Ilustração: Ricardo Machado
Ilustração: Ricardo Machado
Ironia. Os pais da pátria americana inventaram o colégio eleitoral para evitar que algum demagogo ou incapaz chegasse à Presidência da nova República pelo voto popular.
Isto é, imitaram o modelo político greco-romano de governo por uma casta, que pode ser chamado de democracia mas não demais, confiando que isto impediria a eleição de algum Trump.
E foi o colégio eleitoral que elegeu o demagogo e, sabe-se agora, incapaz Trump, com menos votos populares do que a Hillary.
Discute-se agora, nos Estados Unidos, o fim do colégio eleitoral para tornar as eleições mais democráticas.
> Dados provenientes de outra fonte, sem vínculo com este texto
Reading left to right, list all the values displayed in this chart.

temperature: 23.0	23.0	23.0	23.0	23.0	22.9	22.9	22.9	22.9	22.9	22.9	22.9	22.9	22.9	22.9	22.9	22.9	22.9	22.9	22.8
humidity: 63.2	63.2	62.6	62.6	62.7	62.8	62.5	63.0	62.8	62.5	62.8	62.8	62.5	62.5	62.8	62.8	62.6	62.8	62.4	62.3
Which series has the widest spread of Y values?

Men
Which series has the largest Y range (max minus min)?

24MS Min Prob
Mas uma discussão sobre democracia mais consequente, pois é uma questão mundial, é a dos limites da liberdade de expressão em sociedades ameaçadas por manifestações fascistas cada vez mais frequentes.
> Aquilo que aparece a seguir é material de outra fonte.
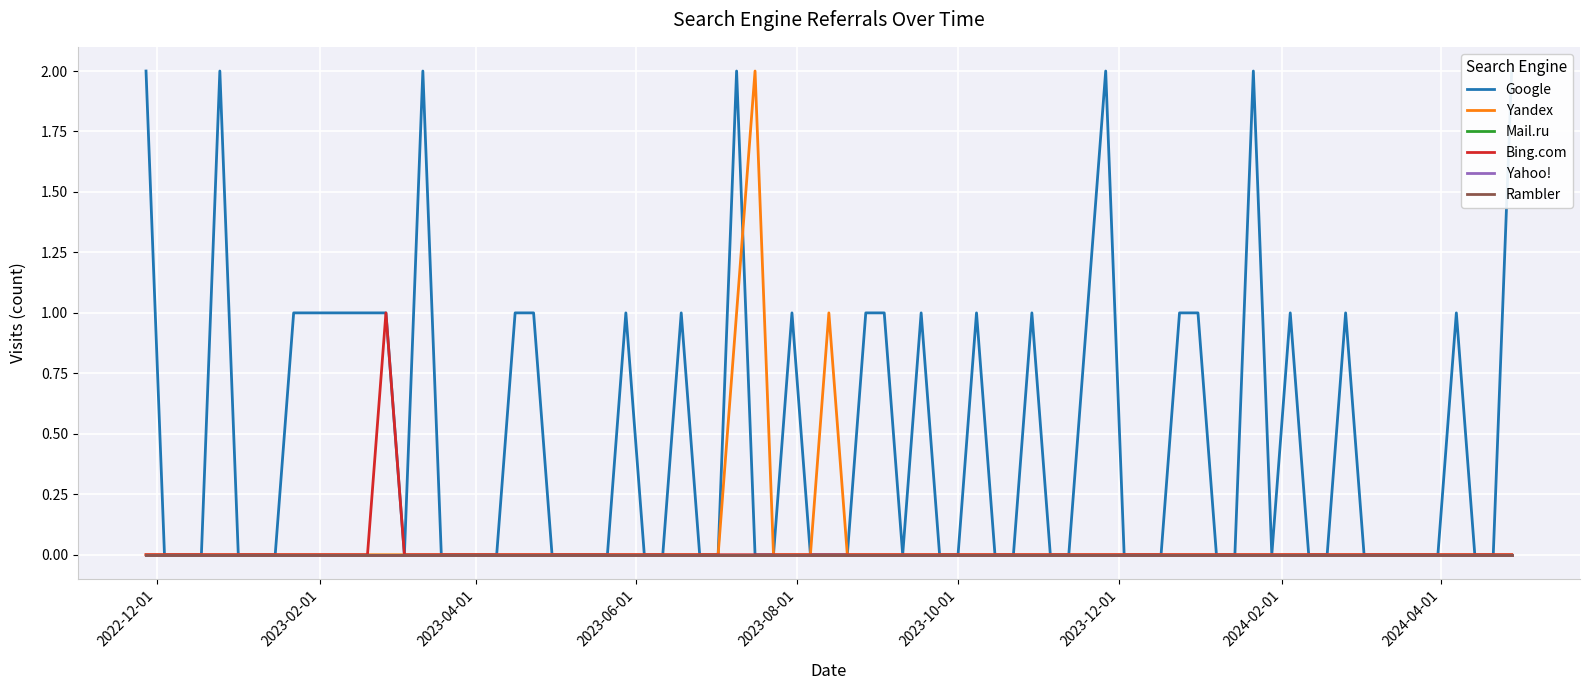

Between 2023-11-21 and 2023-05-22, which is larger?

2023-11-21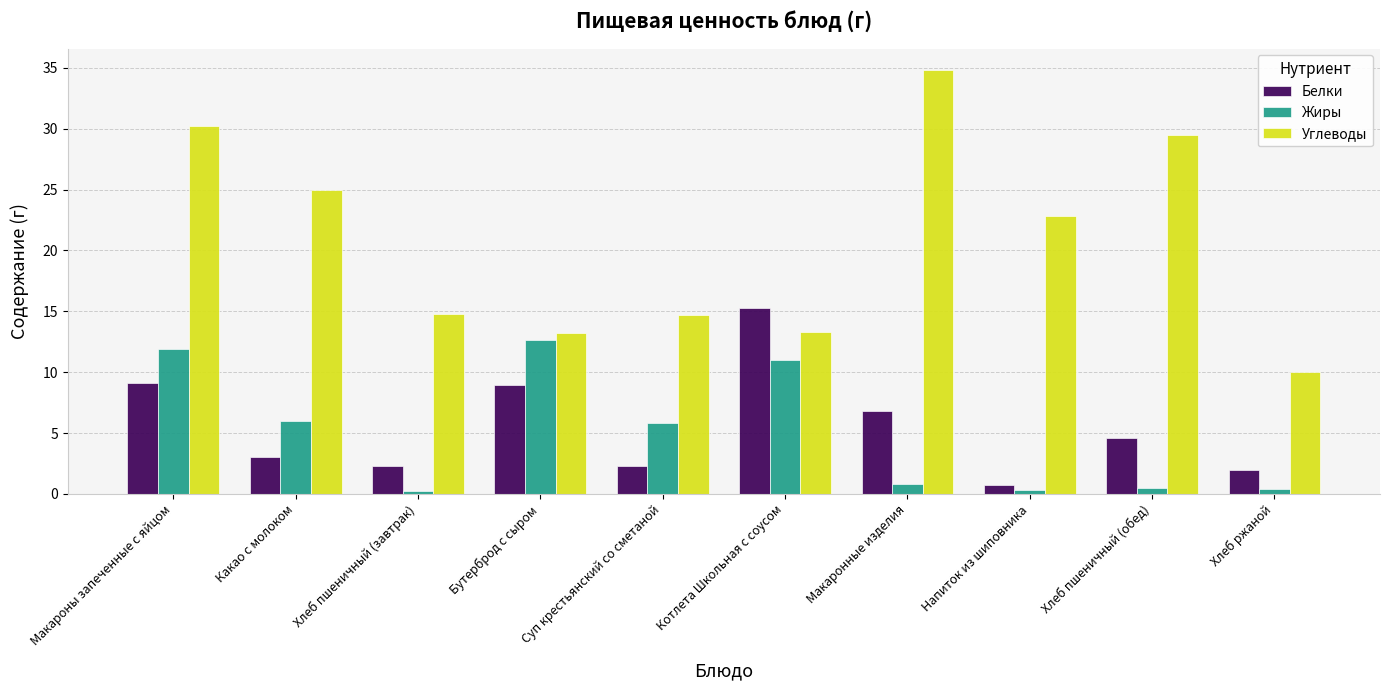

At how many categories does at least one series exceed 4?

10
Jovens carregando tochas e gritando slogans antissemitas, como em Charlottesville, estão exercendo a liberdade de reunião e opinião asseguradas numa democracia, por mais repelente que ela seja, ou nenhuma democracia pode tolerar a pregação aberta de ideias tóxicas sem combatê-las como se combate qualquer outro tipo de epidemia mortal?
Manifestações fascistas não nascem de patologias individuais ou do nada. O fascismo tem uma história, um prontuário de crimes, um catálogo de horrores.
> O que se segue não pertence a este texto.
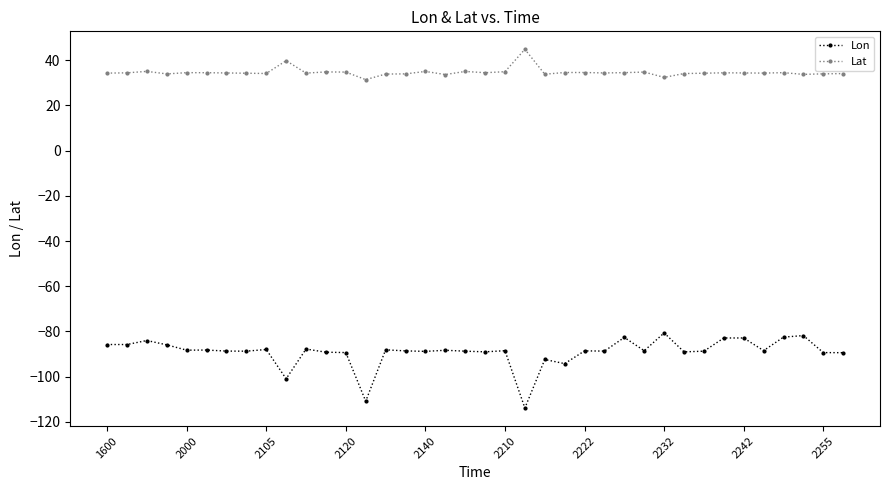

What is the minimum value shown in the chart?

-113.9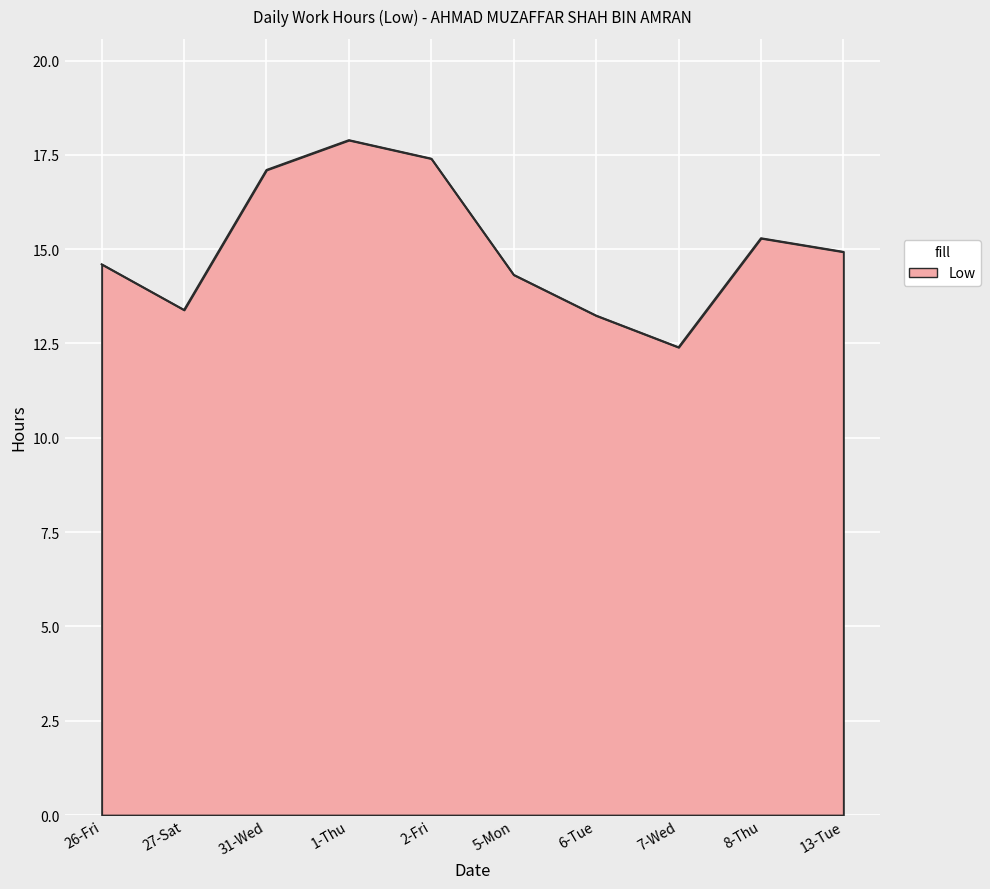

What position from the left is 27-Sat?

2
A juventude dos que participam de marchas neonazistas não os desculpa, eles optaram conscientemente por um movimento que não esconde sua truculência e tem um passado notório.
Pior do que os jovens encenando seus rituais macabros são os políticos que os apoiam velada ou abertamente, como Trump, e os teóricos da superioridade racial que não saem à rua.
Resta a questão dos limites da liberdade de expressão em países em que a onda fascista sobe e testa a tolerância democrática.
Talvez o debate deva ser entre, de um lado, a tese de que as democracias se fortalecem quanto maior a tolerância exigida delas, e, de outro, a tese de que a democracia deve ser tolerante, sim, mas até o limite do suicídio.